**Work instruction**
Copy every line below that has the word "bottle" in it.

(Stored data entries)
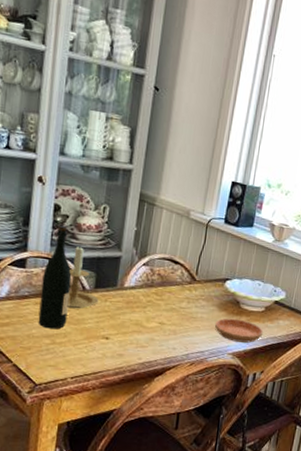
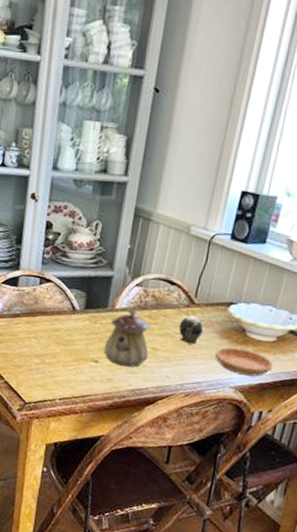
wine bottle: present [38,225,72,329] -> none [28,243,62,349]
candle holder: present [67,245,99,309] -> none [57,264,89,330]
teapot: none [114,287,157,342] -> present [103,309,150,368]
decorative egg: none [182,291,205,317] -> present [178,315,204,345]

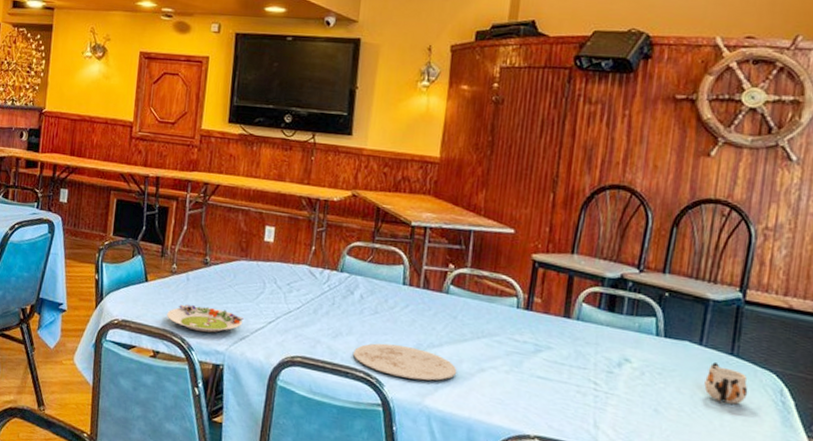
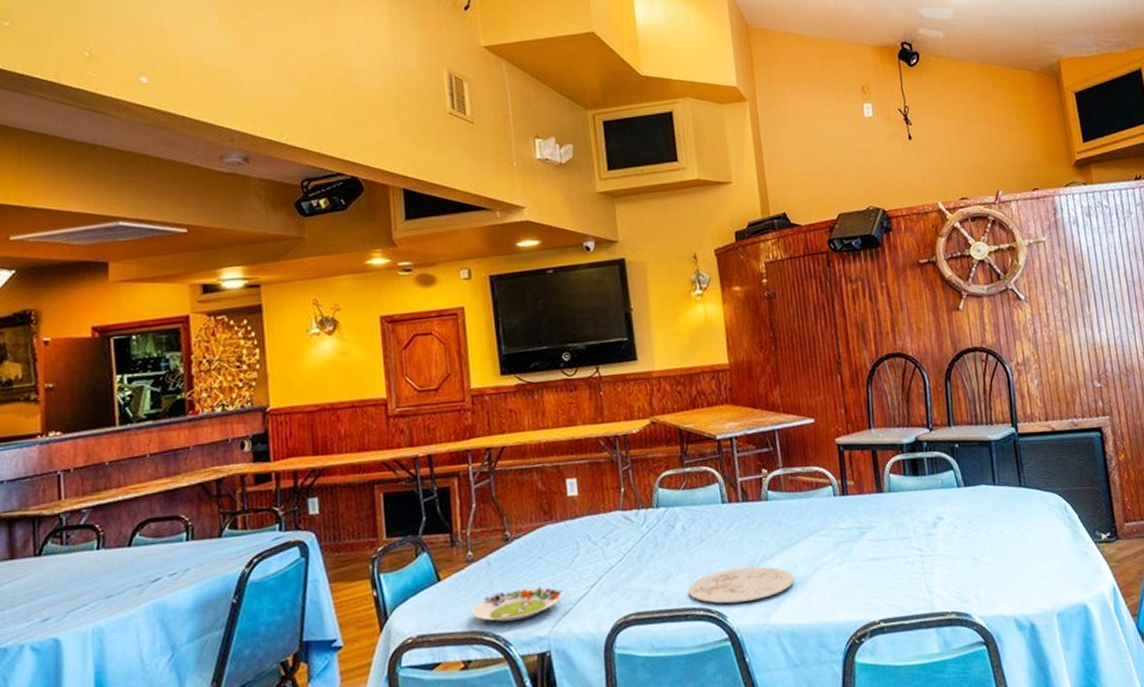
mug: present [704,361,748,405] -> none [1006,497,1042,534]

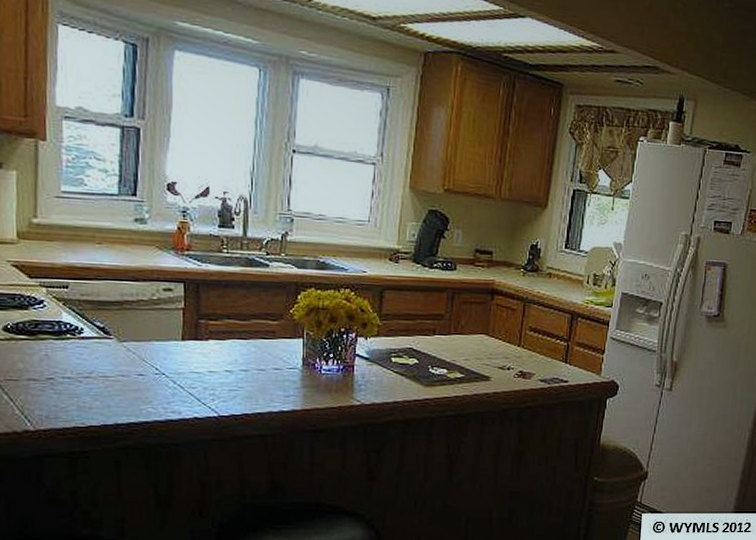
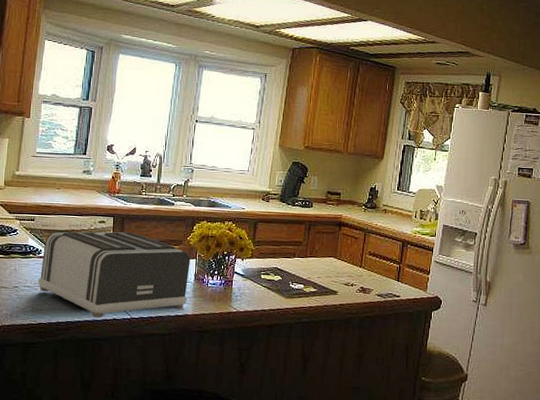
toaster: none [81,303,296,417] -> present [37,232,191,318]

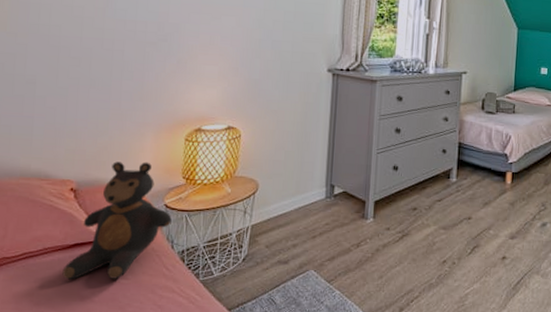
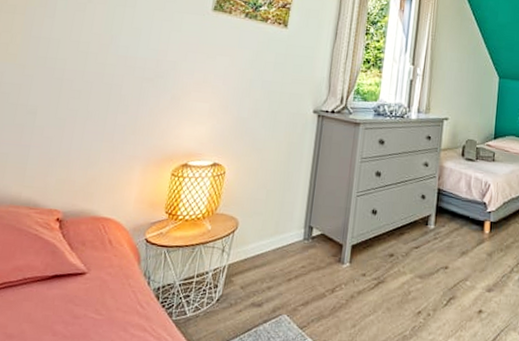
teddy bear: present [62,161,172,280] -> none [38,193,151,314]

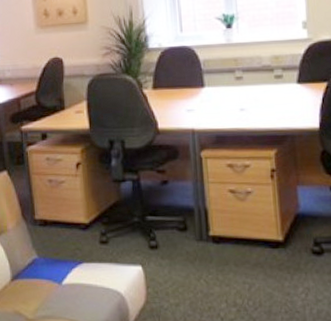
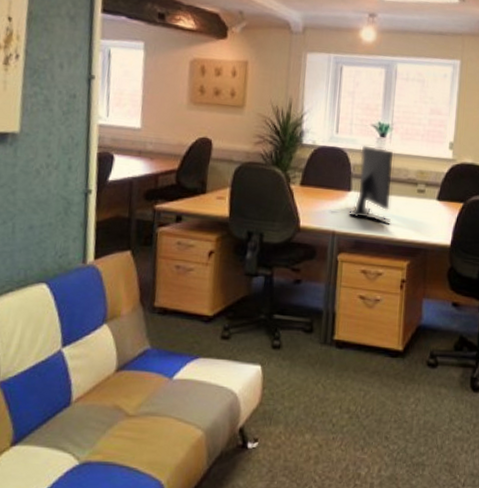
computer monitor: none [205,38,250,114] -> present [349,144,394,223]

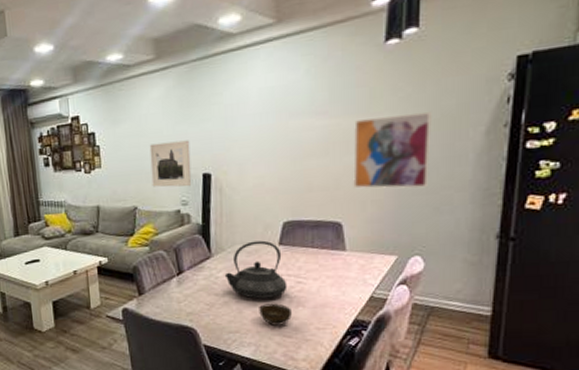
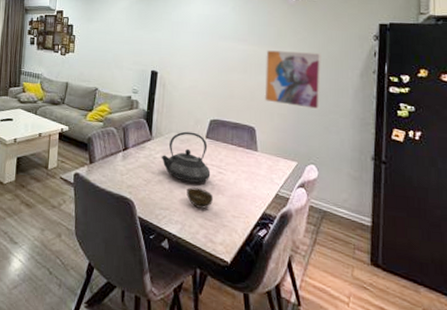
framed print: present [149,140,192,187] -> none [111,41,144,79]

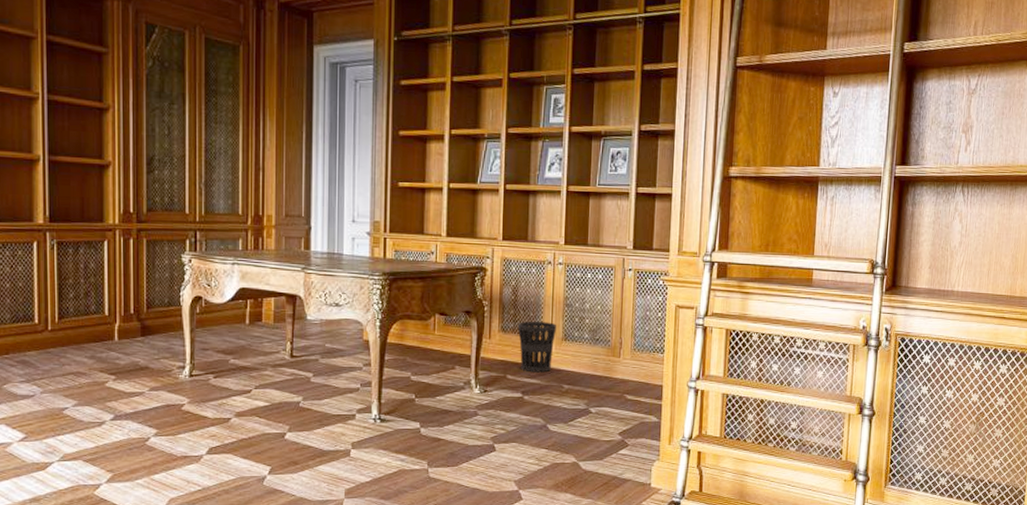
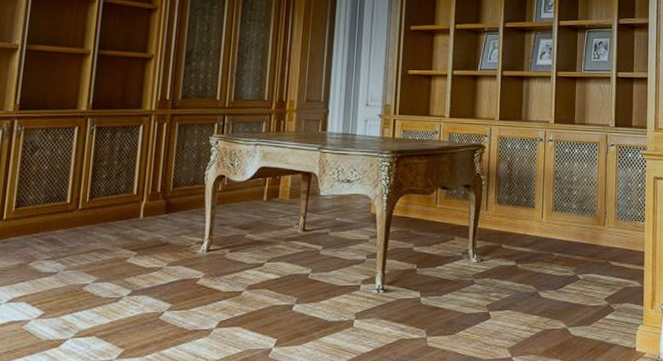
wastebasket: present [518,321,557,373] -> none [512,193,548,242]

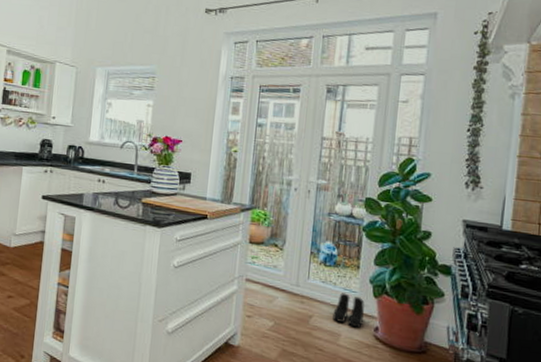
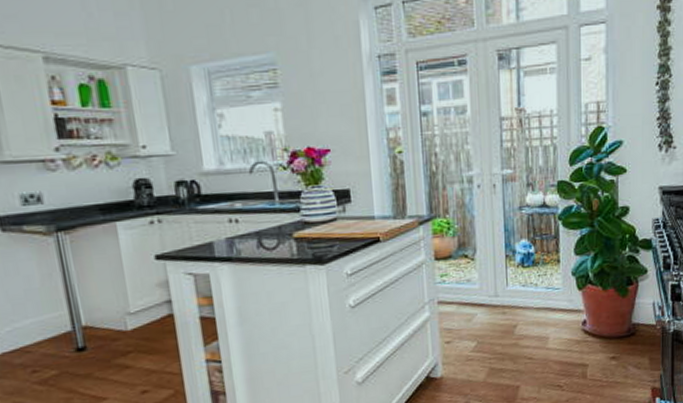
boots: present [332,293,365,328] -> none [538,292,570,327]

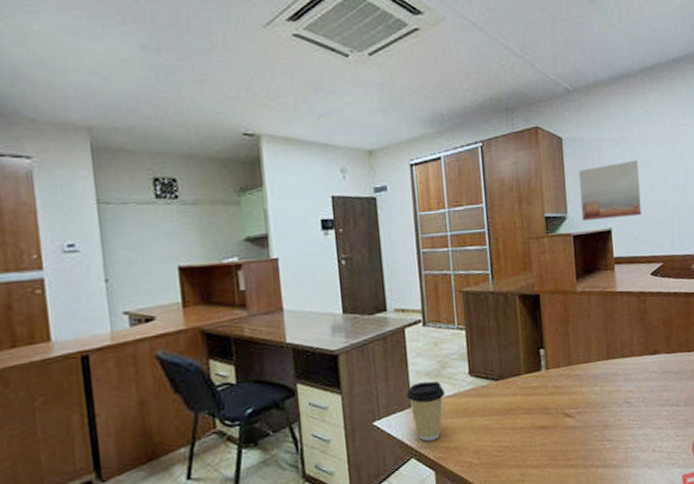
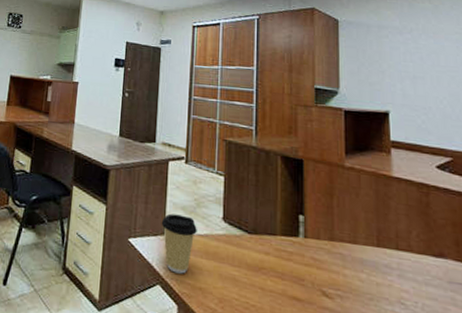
wall art: present [578,160,641,221] -> none [354,49,426,105]

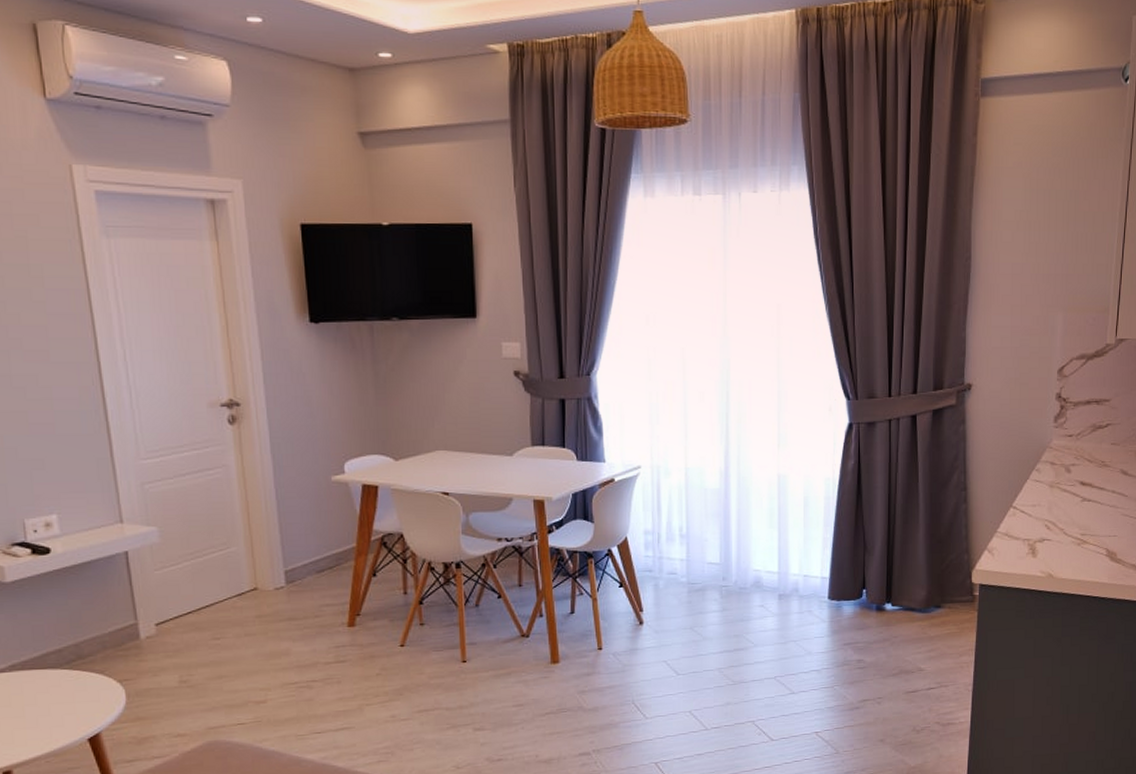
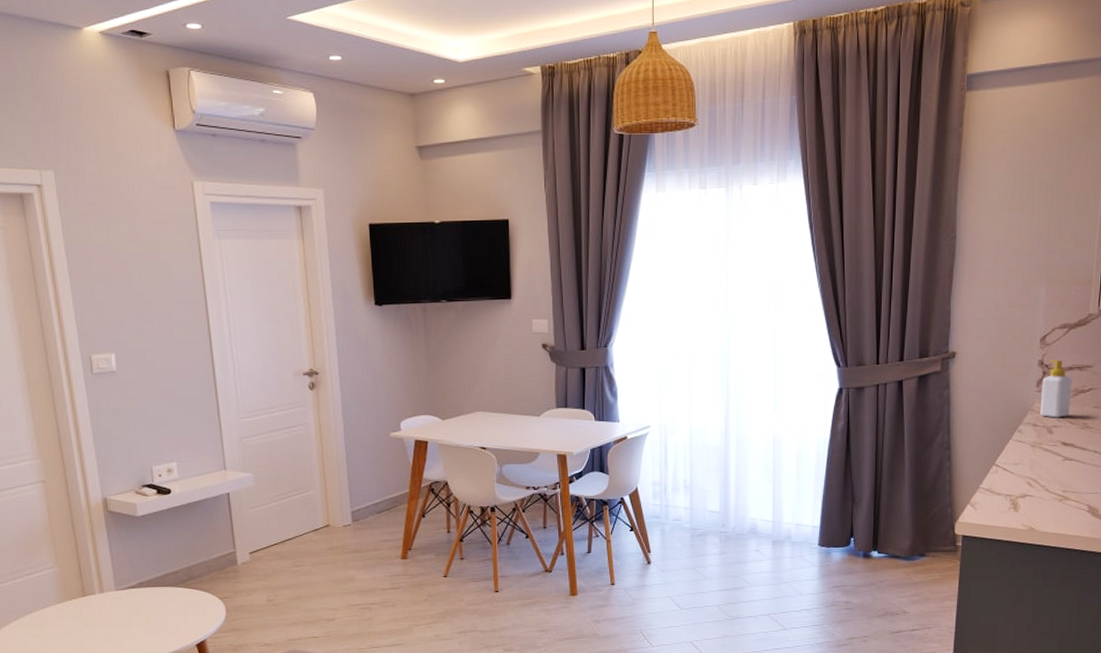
soap bottle: none [1058,392,1090,456] -> present [1040,359,1072,418]

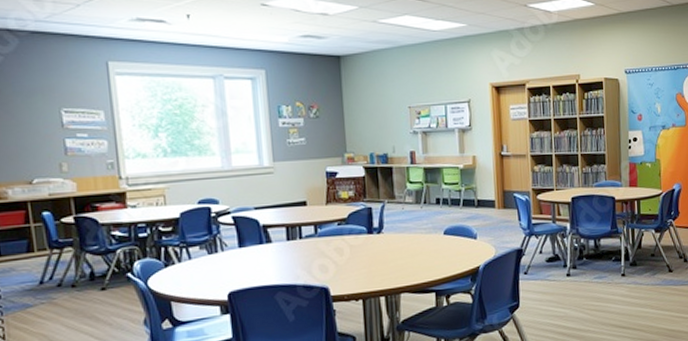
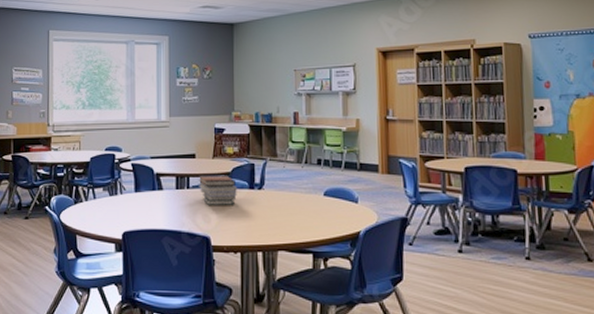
book stack: none [312,221,355,254] -> present [199,175,237,205]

**Exercise result**
wine bottle: present [38,225,72,329] -> none [28,243,62,349]
soap bottle: none [1058,392,1090,456] -> present [1040,359,1072,418]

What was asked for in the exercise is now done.